**THE TASK:** In the data below, find each line carrying the string "AGRICULTURA" and copy it out.

**Dataset excerpts:**
★ ★ ★ ★
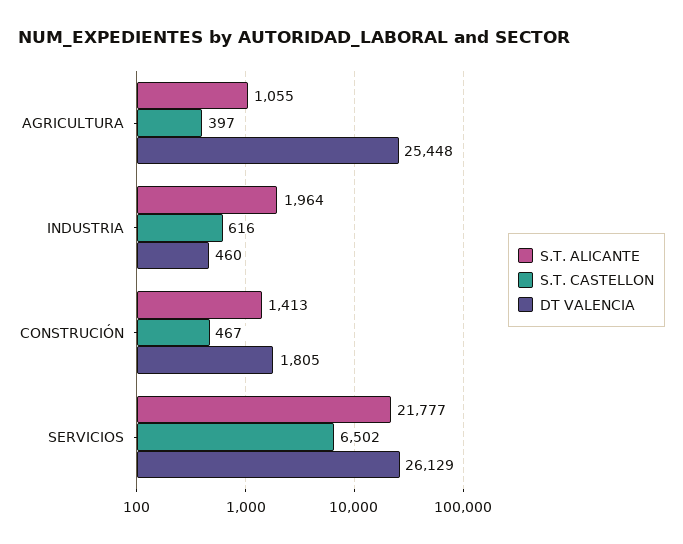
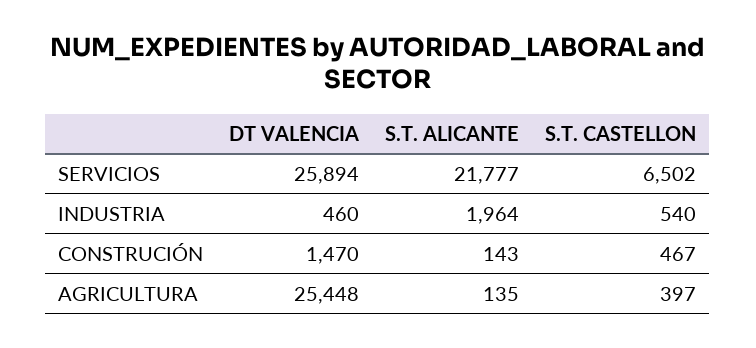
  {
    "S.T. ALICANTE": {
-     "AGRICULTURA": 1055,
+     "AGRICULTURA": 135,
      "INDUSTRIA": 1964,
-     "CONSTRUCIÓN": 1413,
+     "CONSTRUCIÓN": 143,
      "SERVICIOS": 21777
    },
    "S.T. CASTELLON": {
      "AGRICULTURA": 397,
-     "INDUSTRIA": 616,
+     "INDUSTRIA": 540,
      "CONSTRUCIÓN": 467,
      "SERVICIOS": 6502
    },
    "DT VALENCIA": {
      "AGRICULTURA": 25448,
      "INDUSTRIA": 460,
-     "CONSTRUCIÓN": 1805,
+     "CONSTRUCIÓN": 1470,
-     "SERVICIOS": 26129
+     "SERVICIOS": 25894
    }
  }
★ ★ ★ ★
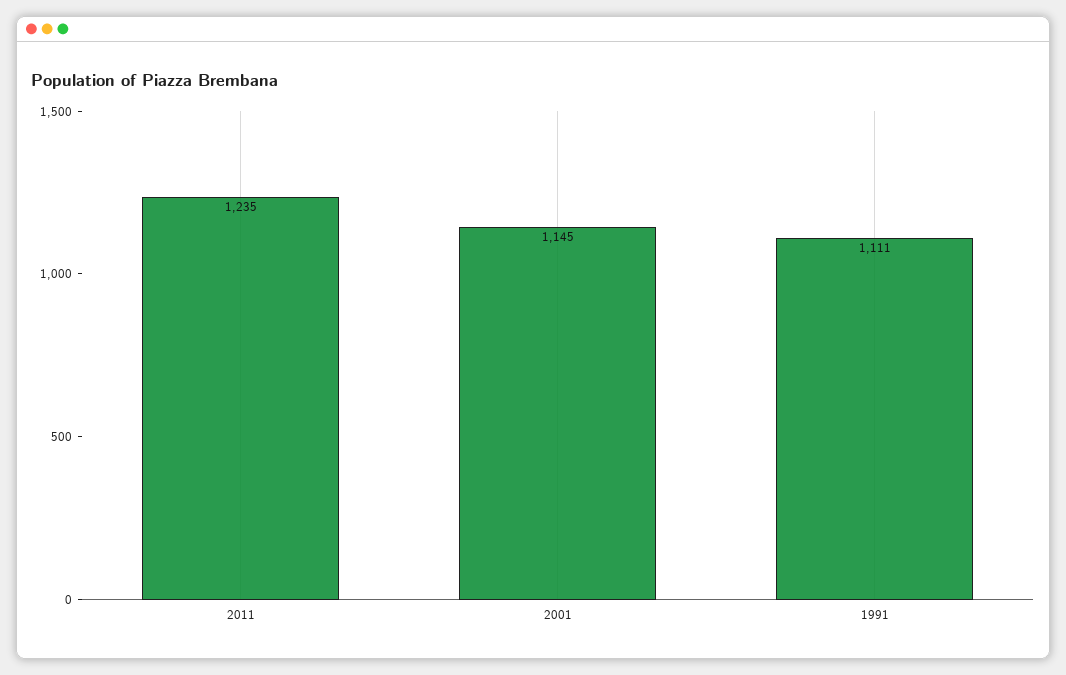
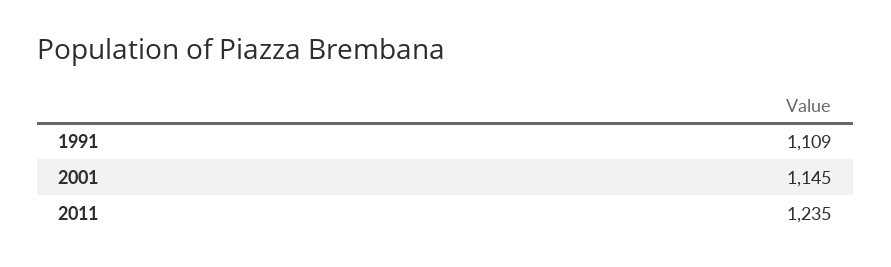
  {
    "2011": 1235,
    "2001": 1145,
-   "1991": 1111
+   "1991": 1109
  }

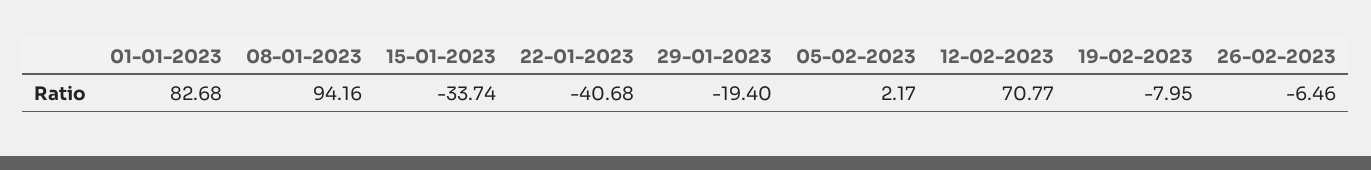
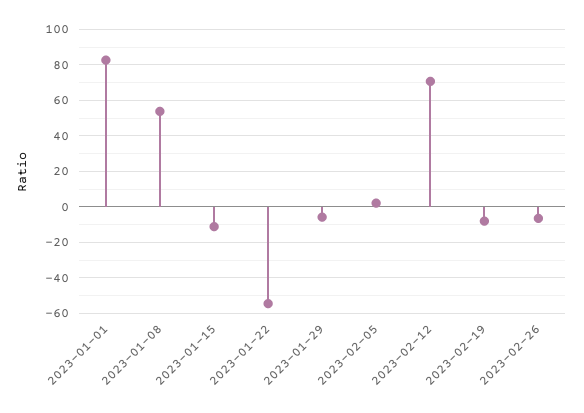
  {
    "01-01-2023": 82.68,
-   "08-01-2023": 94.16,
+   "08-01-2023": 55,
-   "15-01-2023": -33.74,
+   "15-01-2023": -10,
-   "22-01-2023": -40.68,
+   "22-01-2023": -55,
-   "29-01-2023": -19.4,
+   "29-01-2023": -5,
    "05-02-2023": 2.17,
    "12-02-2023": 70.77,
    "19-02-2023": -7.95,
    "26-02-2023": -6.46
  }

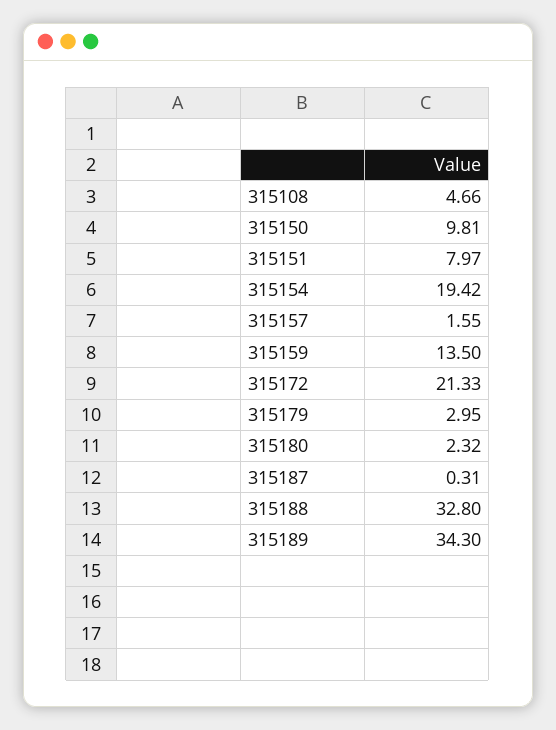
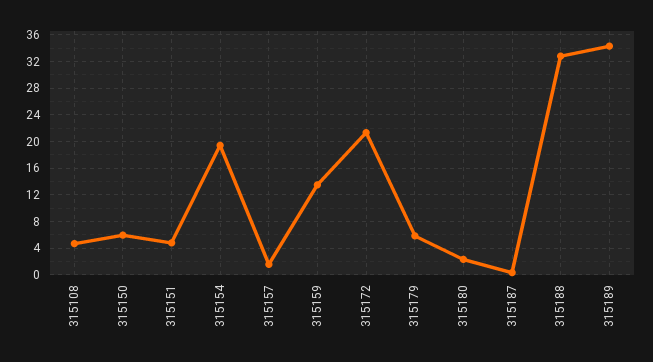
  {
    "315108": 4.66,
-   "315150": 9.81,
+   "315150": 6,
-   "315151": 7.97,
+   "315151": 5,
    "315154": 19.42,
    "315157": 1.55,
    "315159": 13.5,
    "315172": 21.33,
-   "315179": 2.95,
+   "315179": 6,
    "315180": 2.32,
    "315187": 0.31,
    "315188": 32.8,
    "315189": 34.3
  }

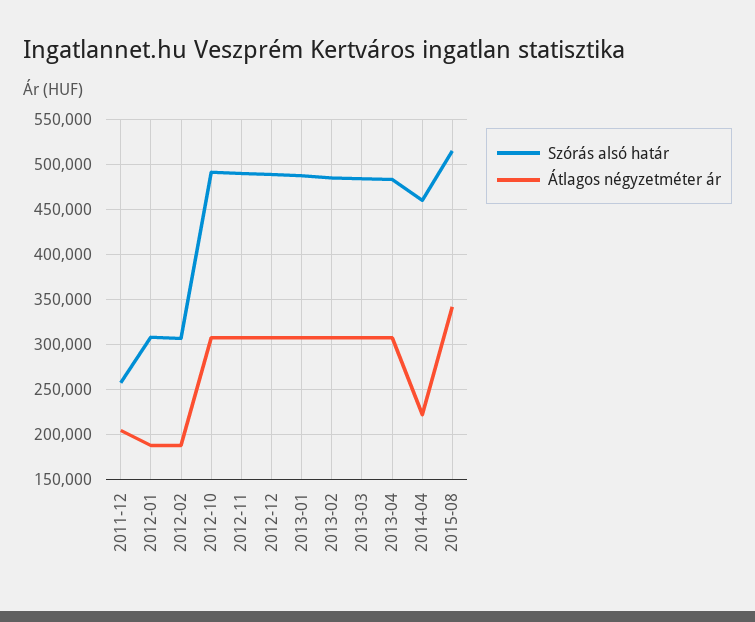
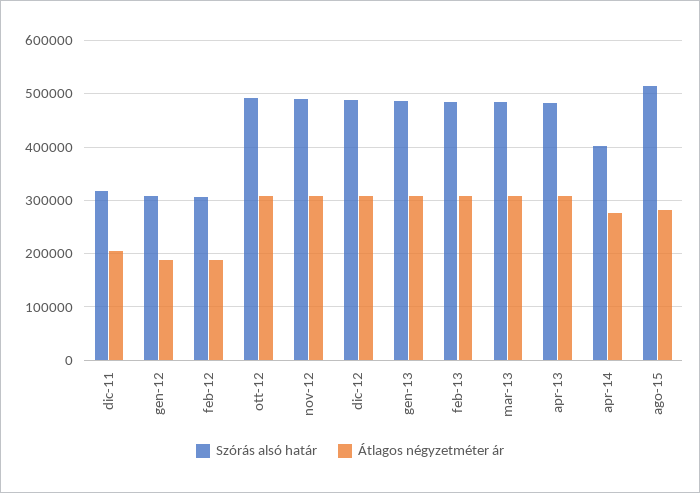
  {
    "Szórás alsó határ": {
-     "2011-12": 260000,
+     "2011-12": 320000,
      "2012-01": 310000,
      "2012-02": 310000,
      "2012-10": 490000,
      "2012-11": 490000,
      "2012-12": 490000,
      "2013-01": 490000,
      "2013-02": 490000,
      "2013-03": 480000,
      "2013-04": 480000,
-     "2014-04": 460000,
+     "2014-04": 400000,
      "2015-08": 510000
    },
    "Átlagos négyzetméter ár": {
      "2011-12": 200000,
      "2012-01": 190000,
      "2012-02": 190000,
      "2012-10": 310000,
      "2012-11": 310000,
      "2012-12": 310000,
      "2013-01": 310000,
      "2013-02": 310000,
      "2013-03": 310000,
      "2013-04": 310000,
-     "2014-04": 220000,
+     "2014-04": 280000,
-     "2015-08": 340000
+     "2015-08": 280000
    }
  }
★ ★ ★ ★
**SOLVED EXERCISE:**
-     "AGRICULTURA": 1055,
+     "AGRICULTURA": 135,
      "AGRICULTURA": 397,
      "AGRICULTURA": 25448,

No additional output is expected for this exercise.